Mobile Learning design is NOT about designing learning for mobile. And it’s NOT about designing learning for the desktop, either. Rather Mobile Learning is about adopting a more flexible, device-agnostic approach to designing ‘learning’ for the web.

In other words, mobile learning is an opportunity to hit the reset button and start fresh. It’s not about designing learning only for a smartphone, or only for a tablet, and certainly not about designing only for the desktop, mobile learning is about designing for ALL devices, ideally using a single project that gets published and delivered through a single URL.

It’s time to stop thinking in terms of designing e-Learning for the desktop and m-Learning for mobile devices. Rather, think about embracing strategies and tools that can enable you to design flexible and device-agnostic learning that is accessible anytime, anywhere and on any screen.

And this is what I think is the single biggest myth about Mobile Learning.

, ,

  • mark2741

    I think it’s a mistake to directly correlate the definition of ‘Responsive’ web design with reponsive learning. A website is a completely different animal. Ensuring that text and images and videos and other assets respond to the device’s viewport for a website is, for the most part, a technical exercise that has been dealt with easily by all CMS’s, design tools, etc. Responsive web sites, with *very* few exceptions, are providing the same content yet tailored to different viewports + touch. They are not truly designing different experiences.

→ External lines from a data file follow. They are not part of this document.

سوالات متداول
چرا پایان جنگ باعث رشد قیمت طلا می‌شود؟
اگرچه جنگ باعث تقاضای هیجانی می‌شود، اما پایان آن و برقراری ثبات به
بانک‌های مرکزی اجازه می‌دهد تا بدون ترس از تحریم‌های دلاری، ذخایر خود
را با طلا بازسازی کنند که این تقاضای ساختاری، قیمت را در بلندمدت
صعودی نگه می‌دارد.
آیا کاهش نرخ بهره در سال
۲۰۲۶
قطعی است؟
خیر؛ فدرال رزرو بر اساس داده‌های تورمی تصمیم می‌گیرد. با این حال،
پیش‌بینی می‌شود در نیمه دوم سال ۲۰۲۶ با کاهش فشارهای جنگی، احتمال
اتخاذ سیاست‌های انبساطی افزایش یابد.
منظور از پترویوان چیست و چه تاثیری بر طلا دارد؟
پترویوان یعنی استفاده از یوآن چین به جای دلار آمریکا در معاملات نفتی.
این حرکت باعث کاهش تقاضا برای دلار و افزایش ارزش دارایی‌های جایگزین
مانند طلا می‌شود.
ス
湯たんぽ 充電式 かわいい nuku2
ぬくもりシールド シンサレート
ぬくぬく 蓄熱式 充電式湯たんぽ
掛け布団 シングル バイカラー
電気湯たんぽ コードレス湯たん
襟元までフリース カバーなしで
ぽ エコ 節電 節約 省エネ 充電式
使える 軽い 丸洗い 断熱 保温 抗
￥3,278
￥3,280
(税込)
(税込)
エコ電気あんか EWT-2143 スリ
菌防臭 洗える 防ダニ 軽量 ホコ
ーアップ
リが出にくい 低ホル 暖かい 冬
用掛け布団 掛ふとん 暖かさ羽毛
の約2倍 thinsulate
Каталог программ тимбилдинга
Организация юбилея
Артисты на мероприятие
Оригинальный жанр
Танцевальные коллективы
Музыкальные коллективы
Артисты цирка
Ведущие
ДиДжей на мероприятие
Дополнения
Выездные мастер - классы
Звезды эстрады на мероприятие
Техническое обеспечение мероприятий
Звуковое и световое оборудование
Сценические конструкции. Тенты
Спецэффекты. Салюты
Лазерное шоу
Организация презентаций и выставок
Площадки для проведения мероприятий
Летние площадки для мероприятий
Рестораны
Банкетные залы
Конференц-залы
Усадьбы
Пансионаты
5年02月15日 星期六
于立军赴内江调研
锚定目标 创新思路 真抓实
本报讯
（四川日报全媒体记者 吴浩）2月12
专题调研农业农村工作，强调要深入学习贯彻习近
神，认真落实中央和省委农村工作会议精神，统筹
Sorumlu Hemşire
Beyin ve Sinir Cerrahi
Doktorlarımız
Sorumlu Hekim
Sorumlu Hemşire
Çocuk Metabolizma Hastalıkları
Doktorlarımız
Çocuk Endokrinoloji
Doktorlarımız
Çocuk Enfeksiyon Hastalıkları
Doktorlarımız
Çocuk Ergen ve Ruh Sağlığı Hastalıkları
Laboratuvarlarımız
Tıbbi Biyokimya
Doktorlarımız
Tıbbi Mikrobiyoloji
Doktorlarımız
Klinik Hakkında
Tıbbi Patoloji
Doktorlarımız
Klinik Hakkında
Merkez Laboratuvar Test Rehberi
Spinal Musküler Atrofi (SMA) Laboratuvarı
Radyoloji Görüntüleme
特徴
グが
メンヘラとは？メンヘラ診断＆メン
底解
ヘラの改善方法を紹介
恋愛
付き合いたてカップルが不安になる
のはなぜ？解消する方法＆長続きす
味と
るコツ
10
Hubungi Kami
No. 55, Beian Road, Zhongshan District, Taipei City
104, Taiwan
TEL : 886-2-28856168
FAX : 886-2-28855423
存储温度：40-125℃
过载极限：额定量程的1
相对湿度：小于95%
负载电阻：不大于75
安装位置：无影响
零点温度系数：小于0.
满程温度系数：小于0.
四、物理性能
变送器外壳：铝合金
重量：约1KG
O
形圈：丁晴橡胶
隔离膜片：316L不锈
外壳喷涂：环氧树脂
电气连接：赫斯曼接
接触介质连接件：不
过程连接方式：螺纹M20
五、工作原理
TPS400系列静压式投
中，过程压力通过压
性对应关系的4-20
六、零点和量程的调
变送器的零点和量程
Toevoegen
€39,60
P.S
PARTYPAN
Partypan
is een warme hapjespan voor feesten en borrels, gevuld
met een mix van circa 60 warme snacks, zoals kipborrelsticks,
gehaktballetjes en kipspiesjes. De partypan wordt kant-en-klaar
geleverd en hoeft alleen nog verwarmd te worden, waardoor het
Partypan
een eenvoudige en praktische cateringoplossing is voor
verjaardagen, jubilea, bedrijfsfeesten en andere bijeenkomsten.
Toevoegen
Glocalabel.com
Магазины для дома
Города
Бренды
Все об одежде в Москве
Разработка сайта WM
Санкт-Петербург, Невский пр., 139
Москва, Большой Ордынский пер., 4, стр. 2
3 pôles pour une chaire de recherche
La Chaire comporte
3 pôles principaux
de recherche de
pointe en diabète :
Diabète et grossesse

    ‘Responsive’ design for mobile is a different animal as it requires a completely different design to be effective. mLearning/responsive learning is responding to the learner’s needs while knowing the inherent strengths and/or limitations of the device they are presently using. Big difference. And, in my opinion, requires two separate designs – one that works for the ‘big screens’ of desktops and tablets, and another that works for the ‘small’ screens of phones. So a ‘learning’ experience when accessed by a desktop/tablet might be the traditional one we’ve come to expect, but that same experience when accessed via phone needs to be differentiated to be useful. This may be as simple as pairing it down to essential checklists, videos, job-aids, etc.

    • Mark, I can’t pare mine down, as every portion of my lessons for struggling readers is based on progressive concepts, and must be included. Do you think using Responsive Adobe Captivate won’t allow me to do this effectively? I’m not an evangelist! I’m honestly asking. 🙂

      • mark2741

        Can’t you just use scalable HTML output? In other words, ditch the ‘responsive design’ project and just publish your content to HTML5. Unless the mobile version needs to be presented differently…but sounds like that is not the case.

    • I’ve always thought of mobile devices and tablets being best for consuming information (and some basic input such as commenting) and desktops/laptops are more for creating (such as creating lesson plans, doing homework etc.).

  • Jeff Kortenbosch

    Nice post RJ. I agree the next phase is to rethink the way we design our courses to make them mobile friendly and still work pleasantly on laptops and desktops. Traditional corporations are probably at a point where they need to start thinking about offering more than just desktop learning and redesign their programs to work accross devices.

  • Thanks for the post, I found your way of
    thinking interesting. I’m wondering what do you think: will in fact there be some
    device-agnostic solution or rather not?